A relação harmônica que o povo Javaé tem estabelecido historicamente com a natureza, que se manifesta desde suas práticas tradicionais de pesca e artesanato até o profundo conhecimento da fauna e flora local, está cada vez mais ameaçada. Isto porque a Terra Indígena (TI) Parque Indígena Araguaiana, na Ilha do Bananal (TO), onde vivem 19 aldeias Javaé, tem lidado com inúmeros problemas socioambientais, como o aumento de focos de incêndio e da seca, intensificada pelo bombeamento da água do Rio Javaé para projetos agrícolas na região.

Para contribuir com a segurança hídrica e a sustentabilidade do território, o Instituto de Caciques e Povos Indígenas da Ilha do Bananal (ICAPIB), que representa 14 aldeias, tem desenvolvido na TI o projeto “Fortalecimento da Gestão Ambiental e Territorial das Terras Indígenas Javaé”. Apoiado pelo Dabucury, a iniciativa visa elaborar o Plano de Gestão Territorial e Ambiental (PGTA) da Terra Indígena por meio de um processo participativo, intercultural e inclusivo, que integre as demandas, conhecimentos tradicionais e as aspirações das comunidades Javaé. Além de buscar promover a sustentabilidade socioambiental, o projeto também pretende fortalecer a governança indígena e a preservação dos recursos naturais e culturais da TI.

A iniciativa teve início com um amplo processo de mobilização e sensibilização das comunidades e realização de oficinas para elaboração de etnomapas, que contribuíram para a construção do diagnóstico do território. Agora, a partir dos mapas construídos, as aldeias estão debatendo as questões levantadas na etapa anterior e definindo o seu planejamento, que irá compor o PGTA da comunidade. Para Manuel Manakukari Javaé, coordenador de projetos do ICAPIB, o Plano tem um importante papel para a preservação e sustentabilidade  da TI.

“O PGTA vem fortalecer o território como um todo, porque dentro do PGTA existem as oficinas, em que é trazido muito conhecimento de direitos indígenas, onde isso é discutido e colocado em plano de ação também para fortalecer o território, a defesa do território e a cultura do povo”, aponta.

Protagonismo indígena e diversidade de vozes

Realizado de forma coletiva, envolvendo o povo Javaé, parceiros institucionais e o apoio de antropólogas, a construção do PGTA também busca fortalecer a governança da comunidade e contemplar uma diversidade de vozes. Manuel salienta que a participação de mulheres e jovens, por exemplo, tem cumprido um importante papel na condução desse processo.

“Tem sido fundamental a participação das mulheres e jovens. Os etnomapas estão sendo desenhados tanto por jovens como mulheres, jovens adolescentes Javaé também fazem parte da equipe do PGTA, [o plano] é puxado pelas antropólogas, que são mulheres também, então eles tem um papel fundamental”, ressalta.

Nos próximos meses, as aldeias irão se dedicar ao término das oficinas de validação do diagnóstico e planejamento das próximas ações.
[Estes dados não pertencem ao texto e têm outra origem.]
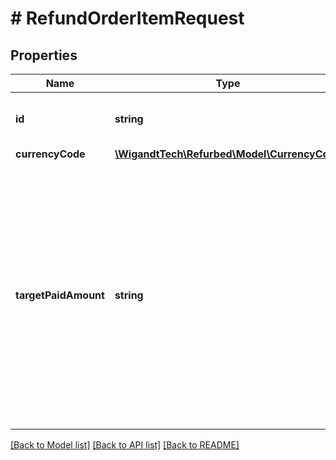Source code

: # # RefundOrderItemRequest

## Properties

Name | Type | Description | Notes
------------ | ------------- | ------------- | -------------
**id** | **string** | The id of the order item to refund. |
**currencyCode** | [**\WigandtTech\Refurbed\Model\CurrencyCode**](CurrencyCode.md) |  | [optional]
**targetPaidAmount** | **string** | The desired paid amount of this order item. Example: if the customer paid 100EUR and the merchant wants to refund 10EUR, the target-paid-amount would be 90. 0 for a full refund. |

[[Back to Model list]](../../README.md#models) [[Back to API list]](../../README.md#endpoints) [[Back to README]](../../README.md)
A perspectiva é que em novembro o PGTA seja apresentado de forma consolidada. Para Manuel, todo esse processo tem contribuído com a formação e organização da TI, e ampliado os horizontes das aldeias sobre novas possibilidades para proteger o território de forma ambiental e economicamente sustentável. O coordenador destaca que o Dabucury tem fortalecido a luta dos indígenas por direitos e incentivado seu protagonismo.

“É uma importante gigante desse projeto Dabucury, pois possibilita tanto o povo entender melhor a legislação como proteger a cultura, proteger o território, enxergar meios de renda dentro do território… Então o projeto Dabucury é muito importante porque fortalece diretamente as organizações. Ele é um projeto que trabalha com organizações indígenas, então isso traz muita força pra organização, protagonismo dos indígenas em discutir e decidir a própria vida”, ressalta.